#### Task instructions
Among the records below, find each line bearing the word "controller" and copy it.

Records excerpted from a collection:
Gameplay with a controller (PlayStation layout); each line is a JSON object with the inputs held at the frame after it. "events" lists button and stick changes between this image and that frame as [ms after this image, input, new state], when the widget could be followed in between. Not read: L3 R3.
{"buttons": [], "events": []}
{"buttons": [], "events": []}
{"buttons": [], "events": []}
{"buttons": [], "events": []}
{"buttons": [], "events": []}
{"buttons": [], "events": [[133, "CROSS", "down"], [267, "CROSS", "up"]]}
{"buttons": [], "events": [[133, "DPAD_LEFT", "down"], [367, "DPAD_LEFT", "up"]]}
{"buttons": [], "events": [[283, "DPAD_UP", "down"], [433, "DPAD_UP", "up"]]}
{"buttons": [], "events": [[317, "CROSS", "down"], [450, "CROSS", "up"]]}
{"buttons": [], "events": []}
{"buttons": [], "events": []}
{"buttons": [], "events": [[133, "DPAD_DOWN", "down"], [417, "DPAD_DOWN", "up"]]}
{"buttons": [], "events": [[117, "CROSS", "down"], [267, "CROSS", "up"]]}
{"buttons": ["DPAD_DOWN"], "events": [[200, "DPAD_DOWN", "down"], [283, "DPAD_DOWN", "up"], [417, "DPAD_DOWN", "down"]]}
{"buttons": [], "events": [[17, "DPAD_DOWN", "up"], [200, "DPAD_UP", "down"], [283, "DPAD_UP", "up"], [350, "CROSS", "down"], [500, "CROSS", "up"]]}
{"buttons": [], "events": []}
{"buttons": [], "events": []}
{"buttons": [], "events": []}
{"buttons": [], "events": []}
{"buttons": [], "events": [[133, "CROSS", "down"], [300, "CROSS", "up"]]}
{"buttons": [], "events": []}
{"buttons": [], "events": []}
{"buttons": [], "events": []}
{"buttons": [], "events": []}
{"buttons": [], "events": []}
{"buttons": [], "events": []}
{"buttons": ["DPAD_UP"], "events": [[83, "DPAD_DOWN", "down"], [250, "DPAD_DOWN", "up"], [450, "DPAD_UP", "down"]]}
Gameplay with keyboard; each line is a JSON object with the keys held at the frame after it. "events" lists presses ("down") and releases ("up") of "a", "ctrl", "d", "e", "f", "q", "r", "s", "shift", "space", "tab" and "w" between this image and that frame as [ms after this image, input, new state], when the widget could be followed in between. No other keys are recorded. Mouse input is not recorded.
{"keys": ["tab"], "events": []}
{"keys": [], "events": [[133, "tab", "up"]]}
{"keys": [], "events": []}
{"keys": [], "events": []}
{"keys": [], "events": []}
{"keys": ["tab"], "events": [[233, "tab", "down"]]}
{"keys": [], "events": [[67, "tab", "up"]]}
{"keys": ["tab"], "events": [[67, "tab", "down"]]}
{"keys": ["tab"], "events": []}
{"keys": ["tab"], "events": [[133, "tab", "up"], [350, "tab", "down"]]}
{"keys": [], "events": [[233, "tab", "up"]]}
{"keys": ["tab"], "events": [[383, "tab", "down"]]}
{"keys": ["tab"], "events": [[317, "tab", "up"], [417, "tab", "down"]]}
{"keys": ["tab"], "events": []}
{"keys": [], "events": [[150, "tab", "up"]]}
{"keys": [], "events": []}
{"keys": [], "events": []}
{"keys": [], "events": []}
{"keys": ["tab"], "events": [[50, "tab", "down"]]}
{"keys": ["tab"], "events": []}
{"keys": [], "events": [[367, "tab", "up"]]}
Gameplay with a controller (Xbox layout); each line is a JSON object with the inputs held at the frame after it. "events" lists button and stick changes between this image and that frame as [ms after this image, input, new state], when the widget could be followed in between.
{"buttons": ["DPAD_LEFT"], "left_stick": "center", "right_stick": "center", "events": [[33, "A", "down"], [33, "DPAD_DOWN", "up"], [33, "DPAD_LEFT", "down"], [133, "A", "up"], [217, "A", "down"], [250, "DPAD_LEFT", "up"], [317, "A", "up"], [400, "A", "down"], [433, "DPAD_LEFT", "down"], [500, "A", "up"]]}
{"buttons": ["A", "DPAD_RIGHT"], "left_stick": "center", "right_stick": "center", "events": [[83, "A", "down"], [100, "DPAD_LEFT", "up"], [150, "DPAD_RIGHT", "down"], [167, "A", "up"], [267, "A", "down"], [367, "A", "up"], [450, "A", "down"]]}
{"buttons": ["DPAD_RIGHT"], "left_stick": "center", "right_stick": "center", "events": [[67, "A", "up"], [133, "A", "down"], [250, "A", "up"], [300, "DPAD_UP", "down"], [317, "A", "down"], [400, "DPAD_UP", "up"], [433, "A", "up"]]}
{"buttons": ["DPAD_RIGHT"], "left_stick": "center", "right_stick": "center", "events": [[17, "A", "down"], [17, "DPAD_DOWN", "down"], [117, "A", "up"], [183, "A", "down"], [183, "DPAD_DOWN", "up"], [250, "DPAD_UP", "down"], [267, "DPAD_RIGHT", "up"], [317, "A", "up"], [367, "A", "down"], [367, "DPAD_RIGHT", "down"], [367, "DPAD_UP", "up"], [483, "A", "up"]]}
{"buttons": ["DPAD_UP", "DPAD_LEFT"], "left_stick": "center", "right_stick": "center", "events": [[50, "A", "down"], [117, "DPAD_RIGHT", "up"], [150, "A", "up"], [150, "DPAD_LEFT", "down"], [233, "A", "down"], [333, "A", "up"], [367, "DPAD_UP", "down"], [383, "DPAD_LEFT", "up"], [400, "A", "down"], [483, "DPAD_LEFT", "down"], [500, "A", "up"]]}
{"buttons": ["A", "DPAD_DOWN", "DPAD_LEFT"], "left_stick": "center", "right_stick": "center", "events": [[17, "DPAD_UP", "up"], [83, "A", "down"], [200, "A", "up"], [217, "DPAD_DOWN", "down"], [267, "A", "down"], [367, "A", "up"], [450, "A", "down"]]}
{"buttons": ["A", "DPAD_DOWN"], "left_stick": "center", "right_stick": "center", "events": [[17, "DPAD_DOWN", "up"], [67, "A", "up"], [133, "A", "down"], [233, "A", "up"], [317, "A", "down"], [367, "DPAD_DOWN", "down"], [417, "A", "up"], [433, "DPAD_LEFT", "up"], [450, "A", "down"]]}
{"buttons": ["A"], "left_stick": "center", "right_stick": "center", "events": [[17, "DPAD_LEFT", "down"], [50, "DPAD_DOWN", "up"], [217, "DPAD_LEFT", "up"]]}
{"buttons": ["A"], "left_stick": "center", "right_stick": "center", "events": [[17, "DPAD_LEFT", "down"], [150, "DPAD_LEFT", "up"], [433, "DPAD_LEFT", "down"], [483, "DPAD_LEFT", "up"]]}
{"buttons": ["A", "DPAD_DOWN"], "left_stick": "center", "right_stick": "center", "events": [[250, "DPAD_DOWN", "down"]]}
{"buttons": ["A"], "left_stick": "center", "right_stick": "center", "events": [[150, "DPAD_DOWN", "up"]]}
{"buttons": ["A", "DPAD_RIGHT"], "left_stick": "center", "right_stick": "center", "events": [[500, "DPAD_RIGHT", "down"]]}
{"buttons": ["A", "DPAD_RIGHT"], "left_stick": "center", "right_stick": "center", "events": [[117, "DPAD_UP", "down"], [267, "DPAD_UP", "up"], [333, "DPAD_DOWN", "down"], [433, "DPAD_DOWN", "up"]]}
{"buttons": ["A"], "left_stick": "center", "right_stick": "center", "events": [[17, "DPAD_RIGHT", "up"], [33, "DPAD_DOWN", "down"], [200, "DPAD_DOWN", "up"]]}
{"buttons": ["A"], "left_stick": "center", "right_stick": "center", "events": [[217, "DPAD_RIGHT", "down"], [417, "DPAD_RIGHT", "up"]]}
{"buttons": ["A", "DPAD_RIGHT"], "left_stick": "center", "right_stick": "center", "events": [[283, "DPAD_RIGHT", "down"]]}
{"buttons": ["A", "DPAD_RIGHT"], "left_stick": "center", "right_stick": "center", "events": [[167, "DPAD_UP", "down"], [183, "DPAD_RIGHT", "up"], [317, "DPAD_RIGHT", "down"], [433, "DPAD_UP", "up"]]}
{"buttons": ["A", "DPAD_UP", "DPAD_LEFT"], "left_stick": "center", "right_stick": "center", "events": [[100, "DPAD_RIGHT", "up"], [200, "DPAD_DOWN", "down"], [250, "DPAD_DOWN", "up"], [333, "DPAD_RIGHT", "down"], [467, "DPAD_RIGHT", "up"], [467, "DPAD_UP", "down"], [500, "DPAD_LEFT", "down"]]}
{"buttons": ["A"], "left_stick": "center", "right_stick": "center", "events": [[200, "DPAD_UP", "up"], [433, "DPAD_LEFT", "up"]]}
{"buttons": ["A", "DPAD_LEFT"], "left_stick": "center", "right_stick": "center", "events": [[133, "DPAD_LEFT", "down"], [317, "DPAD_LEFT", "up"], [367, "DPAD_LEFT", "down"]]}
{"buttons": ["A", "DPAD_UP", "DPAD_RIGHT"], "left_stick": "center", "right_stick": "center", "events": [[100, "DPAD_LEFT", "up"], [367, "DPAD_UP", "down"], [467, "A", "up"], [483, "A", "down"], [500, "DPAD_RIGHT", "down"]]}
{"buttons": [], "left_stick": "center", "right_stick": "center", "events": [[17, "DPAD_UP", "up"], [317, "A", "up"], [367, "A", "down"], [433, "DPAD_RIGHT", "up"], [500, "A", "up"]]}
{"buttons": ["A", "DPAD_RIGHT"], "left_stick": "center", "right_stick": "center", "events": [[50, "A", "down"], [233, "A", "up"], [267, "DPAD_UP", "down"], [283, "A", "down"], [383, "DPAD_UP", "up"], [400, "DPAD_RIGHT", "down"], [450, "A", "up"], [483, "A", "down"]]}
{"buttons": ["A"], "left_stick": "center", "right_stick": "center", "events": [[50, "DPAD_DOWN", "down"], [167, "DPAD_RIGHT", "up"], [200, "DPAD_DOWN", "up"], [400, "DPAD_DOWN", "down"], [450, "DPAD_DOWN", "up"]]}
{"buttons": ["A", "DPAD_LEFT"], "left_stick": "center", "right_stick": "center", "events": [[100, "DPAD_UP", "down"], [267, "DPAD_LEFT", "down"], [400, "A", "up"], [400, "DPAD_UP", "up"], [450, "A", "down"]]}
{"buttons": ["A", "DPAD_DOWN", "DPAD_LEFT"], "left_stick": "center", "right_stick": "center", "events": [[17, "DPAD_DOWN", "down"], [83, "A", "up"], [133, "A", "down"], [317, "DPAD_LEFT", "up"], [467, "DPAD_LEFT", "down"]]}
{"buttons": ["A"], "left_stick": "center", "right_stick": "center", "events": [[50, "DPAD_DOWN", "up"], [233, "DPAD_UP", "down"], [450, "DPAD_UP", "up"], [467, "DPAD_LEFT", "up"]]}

#### Solution for this task
Gameplay with a controller (PlayStation layout); each line is a JSON object with the inputs held at the frame after it. "events" lists button and stick changes between this image and that frame as [ms after this image, input, new state], when the widget could be followed in between. Not read: L3 R3.
Gameplay with a controller (Xbox layout); each line is a JSON object with the inputs held at the frame after it. "events" lists button and stick changes between this image and that frame as [ms after this image, input, new state], when the widget could be followed in between.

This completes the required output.